Tools appear but calls fail
This usually means your plan doesn't include the feature you're trying to use. Debug endpoints and request inspection are available on all plans. Uptime monitors require a paid plan. If you're hitting a limit (e.g., max endpoints), the error message will tell you.
Windsurf silently fails
Check that you're using serverUrl, not url. Windsurf uses a different key name than Cursor and Claude Code. This is the most common mistake we see.
A Note on Security
Every tool call is authenticated with your API key and scoped to your organization. There's no way to access another organization's data through the MCP server—every database query is filtered by your organization ID.
Your API key is hashed with SHA-256 before storage. We never store it in plaintext. When you make a request, we match on a prefix, then verify the full hash.
For team environments, avoid putting API keys directly in .mcp.json if it's committed to version control. Use environment variables or keep the key in a local config file that's gitignored.
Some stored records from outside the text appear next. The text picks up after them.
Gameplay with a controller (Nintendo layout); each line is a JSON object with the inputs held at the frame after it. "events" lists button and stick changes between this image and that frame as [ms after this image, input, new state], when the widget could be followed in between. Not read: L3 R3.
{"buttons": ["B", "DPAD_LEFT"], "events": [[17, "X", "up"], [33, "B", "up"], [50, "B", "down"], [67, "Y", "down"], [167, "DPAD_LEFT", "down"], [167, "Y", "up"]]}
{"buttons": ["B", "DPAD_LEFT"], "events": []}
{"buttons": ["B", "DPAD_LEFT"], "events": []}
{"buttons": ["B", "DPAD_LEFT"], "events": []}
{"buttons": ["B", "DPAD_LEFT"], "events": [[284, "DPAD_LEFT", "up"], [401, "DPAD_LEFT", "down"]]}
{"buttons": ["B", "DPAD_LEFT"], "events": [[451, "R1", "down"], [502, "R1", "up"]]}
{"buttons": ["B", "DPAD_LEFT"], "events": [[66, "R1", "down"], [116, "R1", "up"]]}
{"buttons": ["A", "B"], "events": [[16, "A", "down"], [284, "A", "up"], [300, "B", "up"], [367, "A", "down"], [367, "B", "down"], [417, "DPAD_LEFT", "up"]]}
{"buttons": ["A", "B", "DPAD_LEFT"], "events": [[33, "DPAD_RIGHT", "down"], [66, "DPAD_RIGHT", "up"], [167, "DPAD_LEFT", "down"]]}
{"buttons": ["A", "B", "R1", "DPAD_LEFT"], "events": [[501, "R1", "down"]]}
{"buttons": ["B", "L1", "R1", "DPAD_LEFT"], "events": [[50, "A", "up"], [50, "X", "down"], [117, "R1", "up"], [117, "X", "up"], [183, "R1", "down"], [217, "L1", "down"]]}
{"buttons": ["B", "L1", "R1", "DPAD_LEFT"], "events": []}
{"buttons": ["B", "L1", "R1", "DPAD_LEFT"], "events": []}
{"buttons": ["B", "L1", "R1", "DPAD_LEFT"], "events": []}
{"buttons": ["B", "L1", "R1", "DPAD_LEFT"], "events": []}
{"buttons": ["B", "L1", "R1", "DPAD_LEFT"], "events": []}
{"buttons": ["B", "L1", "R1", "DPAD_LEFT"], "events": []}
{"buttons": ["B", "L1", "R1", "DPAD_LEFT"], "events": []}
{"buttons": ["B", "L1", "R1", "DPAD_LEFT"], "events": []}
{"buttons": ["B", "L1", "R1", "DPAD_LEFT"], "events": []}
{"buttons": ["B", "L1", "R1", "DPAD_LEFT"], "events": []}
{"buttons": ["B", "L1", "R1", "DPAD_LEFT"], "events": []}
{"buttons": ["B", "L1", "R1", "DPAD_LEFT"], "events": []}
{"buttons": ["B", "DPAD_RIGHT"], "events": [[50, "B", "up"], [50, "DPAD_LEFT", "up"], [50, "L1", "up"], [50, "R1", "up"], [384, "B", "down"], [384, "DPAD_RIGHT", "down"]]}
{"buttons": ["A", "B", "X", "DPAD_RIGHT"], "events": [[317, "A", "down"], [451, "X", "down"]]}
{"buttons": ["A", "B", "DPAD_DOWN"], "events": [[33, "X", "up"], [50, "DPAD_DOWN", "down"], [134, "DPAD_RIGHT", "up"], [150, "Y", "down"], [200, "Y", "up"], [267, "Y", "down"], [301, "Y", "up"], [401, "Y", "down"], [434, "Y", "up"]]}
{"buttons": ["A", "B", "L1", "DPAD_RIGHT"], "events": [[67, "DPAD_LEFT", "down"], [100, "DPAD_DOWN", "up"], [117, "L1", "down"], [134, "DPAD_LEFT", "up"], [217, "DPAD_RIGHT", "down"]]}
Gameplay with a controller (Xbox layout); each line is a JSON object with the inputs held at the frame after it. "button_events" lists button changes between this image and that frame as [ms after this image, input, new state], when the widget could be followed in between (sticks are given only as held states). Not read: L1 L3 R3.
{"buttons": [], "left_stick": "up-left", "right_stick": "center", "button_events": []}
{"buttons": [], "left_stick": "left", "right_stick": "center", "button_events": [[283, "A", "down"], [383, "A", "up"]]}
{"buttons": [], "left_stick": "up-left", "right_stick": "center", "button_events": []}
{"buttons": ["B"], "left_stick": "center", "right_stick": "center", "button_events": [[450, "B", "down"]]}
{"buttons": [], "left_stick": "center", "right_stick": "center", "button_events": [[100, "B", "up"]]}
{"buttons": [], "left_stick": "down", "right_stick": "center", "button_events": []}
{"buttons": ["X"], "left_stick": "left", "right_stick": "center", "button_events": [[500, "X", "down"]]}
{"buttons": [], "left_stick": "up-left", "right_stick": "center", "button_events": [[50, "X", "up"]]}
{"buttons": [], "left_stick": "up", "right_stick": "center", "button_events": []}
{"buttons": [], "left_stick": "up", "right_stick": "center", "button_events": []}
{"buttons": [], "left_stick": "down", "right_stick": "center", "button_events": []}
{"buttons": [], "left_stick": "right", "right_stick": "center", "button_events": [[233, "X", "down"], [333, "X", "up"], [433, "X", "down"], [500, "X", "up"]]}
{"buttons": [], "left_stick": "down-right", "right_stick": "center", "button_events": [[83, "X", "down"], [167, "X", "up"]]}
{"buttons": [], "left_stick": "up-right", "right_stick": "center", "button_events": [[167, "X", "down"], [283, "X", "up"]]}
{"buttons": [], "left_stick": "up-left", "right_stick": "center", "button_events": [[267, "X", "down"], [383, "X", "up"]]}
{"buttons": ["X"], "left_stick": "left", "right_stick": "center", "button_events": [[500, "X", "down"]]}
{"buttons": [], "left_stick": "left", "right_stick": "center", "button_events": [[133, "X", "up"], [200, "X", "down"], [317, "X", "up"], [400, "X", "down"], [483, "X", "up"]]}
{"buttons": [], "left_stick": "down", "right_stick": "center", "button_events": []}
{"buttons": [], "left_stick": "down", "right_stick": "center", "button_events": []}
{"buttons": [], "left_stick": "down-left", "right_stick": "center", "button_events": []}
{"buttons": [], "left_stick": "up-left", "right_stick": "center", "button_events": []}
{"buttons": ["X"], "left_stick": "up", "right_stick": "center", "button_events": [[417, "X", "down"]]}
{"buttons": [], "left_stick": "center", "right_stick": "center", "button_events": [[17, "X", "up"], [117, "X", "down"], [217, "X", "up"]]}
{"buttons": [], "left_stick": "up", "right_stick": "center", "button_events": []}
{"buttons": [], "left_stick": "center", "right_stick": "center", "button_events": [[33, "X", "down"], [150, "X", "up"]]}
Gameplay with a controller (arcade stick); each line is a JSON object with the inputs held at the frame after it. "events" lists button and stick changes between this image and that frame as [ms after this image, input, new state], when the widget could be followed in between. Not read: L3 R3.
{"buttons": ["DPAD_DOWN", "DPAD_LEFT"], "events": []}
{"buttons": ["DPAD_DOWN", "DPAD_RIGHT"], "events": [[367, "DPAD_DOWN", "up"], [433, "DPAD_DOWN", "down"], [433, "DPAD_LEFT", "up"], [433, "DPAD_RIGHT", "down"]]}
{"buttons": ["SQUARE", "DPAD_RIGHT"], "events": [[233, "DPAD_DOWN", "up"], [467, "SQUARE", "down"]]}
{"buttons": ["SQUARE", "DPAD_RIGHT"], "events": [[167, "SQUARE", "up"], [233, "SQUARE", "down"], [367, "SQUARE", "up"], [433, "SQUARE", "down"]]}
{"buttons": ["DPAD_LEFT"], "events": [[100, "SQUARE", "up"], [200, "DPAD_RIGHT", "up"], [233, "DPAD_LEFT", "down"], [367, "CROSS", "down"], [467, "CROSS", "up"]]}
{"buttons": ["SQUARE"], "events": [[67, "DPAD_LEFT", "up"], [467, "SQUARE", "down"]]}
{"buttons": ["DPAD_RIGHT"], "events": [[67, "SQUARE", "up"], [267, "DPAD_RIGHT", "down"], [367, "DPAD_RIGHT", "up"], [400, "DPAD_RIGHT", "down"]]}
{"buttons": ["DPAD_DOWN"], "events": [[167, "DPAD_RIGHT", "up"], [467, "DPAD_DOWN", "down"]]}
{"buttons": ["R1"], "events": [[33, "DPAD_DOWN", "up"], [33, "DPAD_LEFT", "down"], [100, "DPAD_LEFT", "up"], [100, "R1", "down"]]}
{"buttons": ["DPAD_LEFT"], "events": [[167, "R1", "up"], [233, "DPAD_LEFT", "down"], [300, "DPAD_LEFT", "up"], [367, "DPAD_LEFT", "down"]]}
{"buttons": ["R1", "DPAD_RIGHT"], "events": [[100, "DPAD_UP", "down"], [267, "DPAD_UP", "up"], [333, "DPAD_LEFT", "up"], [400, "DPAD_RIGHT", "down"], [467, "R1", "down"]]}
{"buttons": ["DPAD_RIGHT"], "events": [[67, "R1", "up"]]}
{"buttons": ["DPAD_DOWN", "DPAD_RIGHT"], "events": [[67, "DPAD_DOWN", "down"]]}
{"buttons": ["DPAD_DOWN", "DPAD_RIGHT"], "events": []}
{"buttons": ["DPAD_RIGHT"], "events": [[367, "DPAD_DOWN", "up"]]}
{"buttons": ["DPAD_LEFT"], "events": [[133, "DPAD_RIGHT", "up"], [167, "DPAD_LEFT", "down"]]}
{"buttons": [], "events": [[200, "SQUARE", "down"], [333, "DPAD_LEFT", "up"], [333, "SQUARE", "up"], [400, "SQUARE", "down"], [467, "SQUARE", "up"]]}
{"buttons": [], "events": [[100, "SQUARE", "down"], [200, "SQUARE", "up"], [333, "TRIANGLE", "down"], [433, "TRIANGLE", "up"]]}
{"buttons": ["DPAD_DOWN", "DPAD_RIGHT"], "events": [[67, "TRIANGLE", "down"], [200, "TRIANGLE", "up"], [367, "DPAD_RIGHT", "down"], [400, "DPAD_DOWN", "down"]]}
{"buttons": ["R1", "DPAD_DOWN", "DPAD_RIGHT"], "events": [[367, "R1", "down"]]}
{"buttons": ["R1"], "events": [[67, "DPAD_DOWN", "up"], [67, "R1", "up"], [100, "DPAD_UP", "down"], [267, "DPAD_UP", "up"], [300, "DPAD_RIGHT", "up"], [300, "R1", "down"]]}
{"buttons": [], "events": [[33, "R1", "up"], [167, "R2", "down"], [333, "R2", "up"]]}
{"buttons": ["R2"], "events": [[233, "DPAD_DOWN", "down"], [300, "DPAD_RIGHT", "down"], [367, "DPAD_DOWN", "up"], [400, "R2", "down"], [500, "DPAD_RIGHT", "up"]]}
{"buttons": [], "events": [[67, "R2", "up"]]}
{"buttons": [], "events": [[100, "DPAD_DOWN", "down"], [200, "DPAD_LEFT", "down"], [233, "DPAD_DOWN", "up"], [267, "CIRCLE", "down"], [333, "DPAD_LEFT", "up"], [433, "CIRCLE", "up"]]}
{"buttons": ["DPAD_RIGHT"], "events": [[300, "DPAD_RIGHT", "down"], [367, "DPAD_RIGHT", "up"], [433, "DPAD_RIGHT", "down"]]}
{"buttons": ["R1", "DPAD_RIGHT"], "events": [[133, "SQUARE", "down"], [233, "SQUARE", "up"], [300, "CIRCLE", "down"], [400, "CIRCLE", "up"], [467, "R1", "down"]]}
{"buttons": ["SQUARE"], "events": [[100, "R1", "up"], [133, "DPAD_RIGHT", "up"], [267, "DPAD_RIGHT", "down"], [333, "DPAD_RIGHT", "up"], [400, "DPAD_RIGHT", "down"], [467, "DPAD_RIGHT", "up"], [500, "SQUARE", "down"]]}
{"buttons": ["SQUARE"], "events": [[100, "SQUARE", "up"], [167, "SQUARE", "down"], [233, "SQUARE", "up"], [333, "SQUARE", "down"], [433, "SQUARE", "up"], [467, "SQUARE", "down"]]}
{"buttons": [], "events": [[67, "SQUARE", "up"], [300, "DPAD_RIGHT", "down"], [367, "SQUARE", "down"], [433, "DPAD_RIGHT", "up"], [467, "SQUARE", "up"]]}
Codex CLI's bearer-token-env-var pattern is a good example of how to do this right.
What This Unlocks
The real value isn't any single tool call. It's the compound effect of your AI assistant having live context about your webhooks while it helps you write code.
When you're writing a Stripe webhook handler and the assistant can see the actual payload that just came in, it writes better code. When you're debugging a failed integration and the assistant can inspect the headers and body, it finds the bug faster. When you ask "is my API healthy?" and get a real answer with numbers, you make better decisions.
The setup takes two minutes. The time you save compounds every day.